По зелёным склонам плоских всхолмий острова Фэр-Айл ползли тени от набегающих облаков. На недалекой гряде чётко виднелась пасущаяся отара мохнатых овец, почти готовых к осенней стрижке. Их пастух Клайд очень фотогенично опирался на длинный светлый посох, выделяясь на зелёном фоне холма и синего неба в своём типичном местного стиля свитере, связанном вручную его женой.
Мой белёный каменный домик стоял несколько в стороне от кучки построек соседей, которую они гордо называли “деревней”, ближе к обрывистому берегу. На море пробегали белые барашки на гребнях небольших волн. Скоро пойдут свинцовые тучи октября, наш островок надолго накроет осенней хмарью.
Я пару минут задумчиво и влюблённо глядел на морские просторы за старым окном в деревянной раме. Затем чутко уловил звук мотора со стороны пыльной грунтовой дорожки, спускающейся с ближнего холма и заканчивающейся аккурат у моей двери.
Пока шёл в заднюю часть дома, хозяйским взглядом окинул комнаты, чтобы всё было на местах. В гостиной стол, накрытый расшитой кантом по краю скатертью, уже украшала ваза с фруктами, источающими яркие запахи. За приоткрытой дверью лаборатории угадывались столы с ретортами, колбами, и прочим оборудованием.
Перед длинным зеркалом в старинной раме оправил чёрный шерстяной жилет на едва намечающемся животике. Из глубин стекла на меня смотрел в меру седой пожилой джентльмен с ярким пронзительным взглядом тёмных глаз. Явно романтик, решивший оставить практику в крупном городе вроде Эдинбурга ради переезда на природу. Для полноты образа я слегка согнул спину, отягощённую тяжестью прожитых лет.
На пятачке дороги у моего заднего дворика возле своего потрёпанного, но мощного байка крутился долговязый молодой человек лет тридцати, с упоением переключая рычаги и краники, протирая хромированную трубу выхлопа. При этом он шумно вдыхал запах масла и дыма, который всё ещё источало его механическое чудовище, явно наслаждаясь этими выделениями.
Увидев меня, молча наблюдавшего за его действиями, он подскочил так, что скрипнула чёрная кожаная амуниция, в которую парень был запакован от шеи до пят.
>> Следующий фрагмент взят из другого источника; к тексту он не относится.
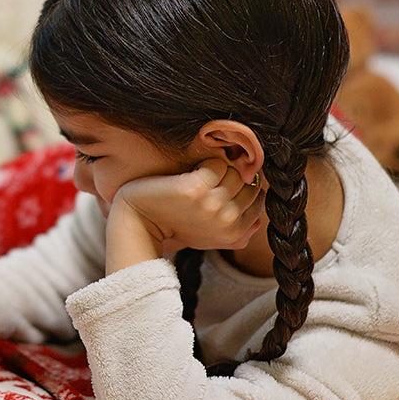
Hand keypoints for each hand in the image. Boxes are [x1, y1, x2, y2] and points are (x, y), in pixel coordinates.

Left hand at [104, 158, 263, 272]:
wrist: (140, 222)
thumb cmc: (176, 225)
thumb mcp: (212, 236)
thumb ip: (239, 230)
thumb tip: (258, 220)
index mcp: (236, 234)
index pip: (258, 198)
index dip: (242, 188)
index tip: (222, 189)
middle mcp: (227, 221)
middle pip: (247, 182)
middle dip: (230, 179)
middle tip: (207, 186)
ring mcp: (212, 205)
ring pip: (233, 172)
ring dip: (217, 170)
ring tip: (197, 181)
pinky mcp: (195, 189)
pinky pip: (216, 163)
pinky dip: (205, 163)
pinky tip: (189, 175)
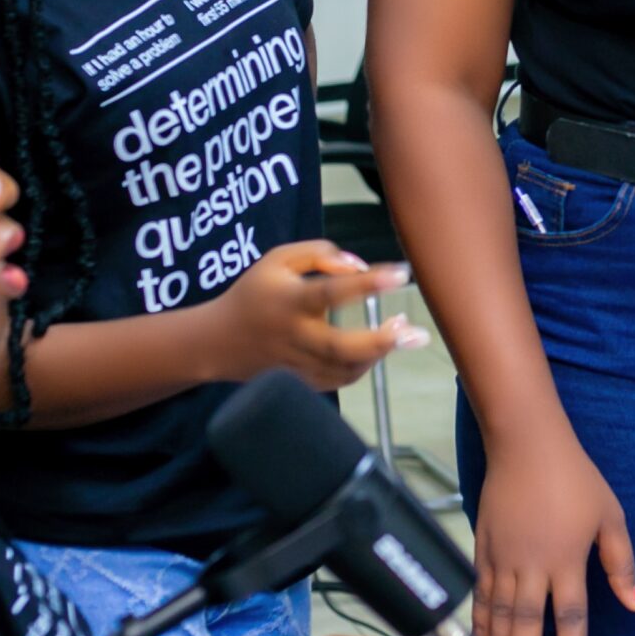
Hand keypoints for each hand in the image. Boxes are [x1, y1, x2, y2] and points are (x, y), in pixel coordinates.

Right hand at [207, 242, 422, 389]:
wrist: (218, 341)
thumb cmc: (256, 292)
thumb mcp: (279, 259)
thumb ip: (321, 253)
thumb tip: (360, 266)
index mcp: (289, 300)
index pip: (332, 291)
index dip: (369, 283)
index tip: (402, 274)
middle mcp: (294, 336)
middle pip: (342, 347)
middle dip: (383, 341)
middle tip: (416, 331)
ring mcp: (297, 364)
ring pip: (346, 369)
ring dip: (380, 354)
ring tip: (403, 333)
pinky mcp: (301, 382)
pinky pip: (341, 381)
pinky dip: (365, 366)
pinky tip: (379, 348)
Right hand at [475, 430, 634, 635]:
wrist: (526, 442)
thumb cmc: (574, 477)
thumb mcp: (610, 515)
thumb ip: (621, 564)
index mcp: (567, 559)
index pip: (571, 616)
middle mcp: (533, 564)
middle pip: (527, 622)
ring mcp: (504, 556)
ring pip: (499, 612)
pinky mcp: (483, 546)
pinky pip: (480, 592)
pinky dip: (480, 619)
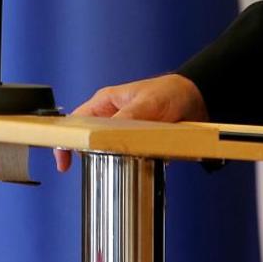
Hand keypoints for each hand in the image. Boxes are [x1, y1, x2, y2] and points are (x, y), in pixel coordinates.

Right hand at [53, 74, 207, 171]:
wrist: (198, 99)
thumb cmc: (171, 91)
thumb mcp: (148, 102)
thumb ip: (128, 116)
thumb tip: (107, 133)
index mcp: (105, 103)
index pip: (75, 123)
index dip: (66, 142)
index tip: (63, 161)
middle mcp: (111, 117)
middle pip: (90, 141)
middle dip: (90, 156)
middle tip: (96, 169)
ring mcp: (124, 131)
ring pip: (108, 152)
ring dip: (113, 162)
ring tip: (120, 169)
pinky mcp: (138, 144)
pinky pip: (127, 158)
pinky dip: (131, 165)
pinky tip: (138, 168)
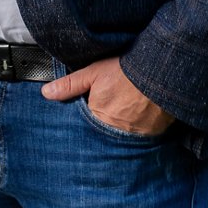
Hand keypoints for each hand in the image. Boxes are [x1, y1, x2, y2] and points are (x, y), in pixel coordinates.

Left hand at [41, 56, 174, 135]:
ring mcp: (134, 135)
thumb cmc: (126, 71)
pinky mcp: (152, 135)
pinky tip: (139, 116)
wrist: (161, 73)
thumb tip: (46, 93)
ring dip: (121, 128)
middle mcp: (115, 131)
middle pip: (104, 132)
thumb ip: (70, 85)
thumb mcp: (94, 73)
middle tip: (111, 110)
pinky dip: (138, 129)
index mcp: (97, 117)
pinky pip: (140, 137)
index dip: (87, 117)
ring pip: (121, 136)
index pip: (85, 125)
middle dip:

– Мистер Готт? Меня зовут Алан Хилторп…
Я молча подал ему знак следовать за собой, уходя в тёмную глубину дома.
– Да, конечно, помню Ваше письмо, что прибудете сегодня на разговор о загрязнении океана, – сказал я, как только мы пристроились у журнального столика в глубоких удобных креслах. – Можете называть меня Джереми. Не люблю формальностей, тем более перечисления званий и регалий. Так от какой организации ко мне направлены?
Глаза Алана в это время перебегали от одной интересной фотографии на стене к другой, затем останавливались на очередной диковине – то на разноцветной раковине наутилуса, то на позвонке детёныша кита, выбросившегося на берег года три назад из-за шума винтов рыболовецких лодок. Так что парень не сразу сообразил, о чём я задал вопрос. Странно сглотнув, он совершенно по-птичьи переступил длинными тонкими ногами возле стула.
– Да, мистер Готт… Джереми, – поправился он, увидев ожидающий взгляд. – У нас в Ливерпуле среди ребят, увлекающихся морскими темами, например, кто-то на яхте ходит, другие учатся в Мурсийском университете, собрался некий клуб, так скажем, по интересам. В том числе на тему загрязнения океанов. Кстати, мы узнали о Вас после тех прошлогодних публичных лекций в Университете.
Я удовлетворённо кивнул. За те лекции я получил неплохой гонорар, но главное – привлёк внимание общественности, закинул удочку, образно выражаясь. И вот, кажется, клюнуло…
– Да, да, конечно, – я многословно и красочно пустился в рассуждения о тысячах тонн разлитой нефти, химикалиев, о звуковом заражении океана. Тут мой гнев был без наигранности. Алан сидел почти молча, изредка ёрзая в глубоком удобном кресле, будто никак не расслабляясь.
Минут через пять таких рассуждений я будто спохватился.
– Какой же я невнимательный хозяин, даже чашечку чая Вам не предложил! А ведь время ланча.
– Что Вы, мистер… Джереми. Знаете, хотел спросить по поводу “Пандоры”…
Примерно полминуты я тонко, по порядку изображал на лице искреннее удивление, гнев, досаду и прочее, что сопровождает человеческое глубокое возмущение.